Supplied passage:
+ + +

Second, the Commonwealth argues, relying on Justice Gummow’s judgement in the Newcrest Case (supported by Justices Toohey, Gaudron and Kirby):

that native title was inherently defeasible to the Crown granting new rights that were inconsistent with native title.  When that occurred, there was no acquisition of property within the meaning of s 51(xxxi) because the extinguishment of native title upon that occurrence was something inherent in, and integral to, the property itself.

 

The import of this argument is that compensation does not attach to native title property rights per se but is only required due to the application of the Racial Discrimination Act enacted in 1975. See paras. 57 to 59 for a summary.

 

The third line of argument relates to the reservation to the Crown of all mineral rights in the Northern Territory Crown Land Act 1890 (SA) which was incorporated into a pastoral lease over the claimed land issued in 1903. The Commonwealth argues (para.132), citing Justice Gageler (who is now the Chief Justice) in a 2016 case, that the reservation of minerals in the Crown Land Act:

“had the consequence of creating rights of ownership in respect of the land in question, in the Crown” so that the Attorney General “would still have had the possession necessary to found an action for intrusion”.

+ + +

Dataset content:
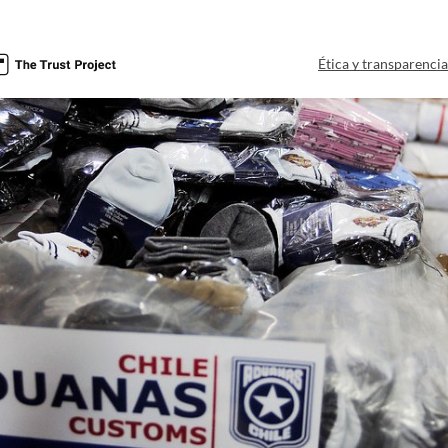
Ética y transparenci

+ + +

Reproduce the part of the passage on the Commonwealth's native title arguments from "Second, the Commonwealth" up to and including "the property itself.", word for word.

Second, the Commonwealth argues, relying on Justice Gummow’s judgement in the Newcrest Case (supported by Justices Toohey, Gaudron and Kirby):

that native title was inherently defeasible to the Crown granting new rights that were inconsistent with native title.  When that occurred, there was no acquisition of property within the meaning of s 51(xxxi) because the extinguishment of native title upon that occurrence was something inherent in, and integral to, the property itself.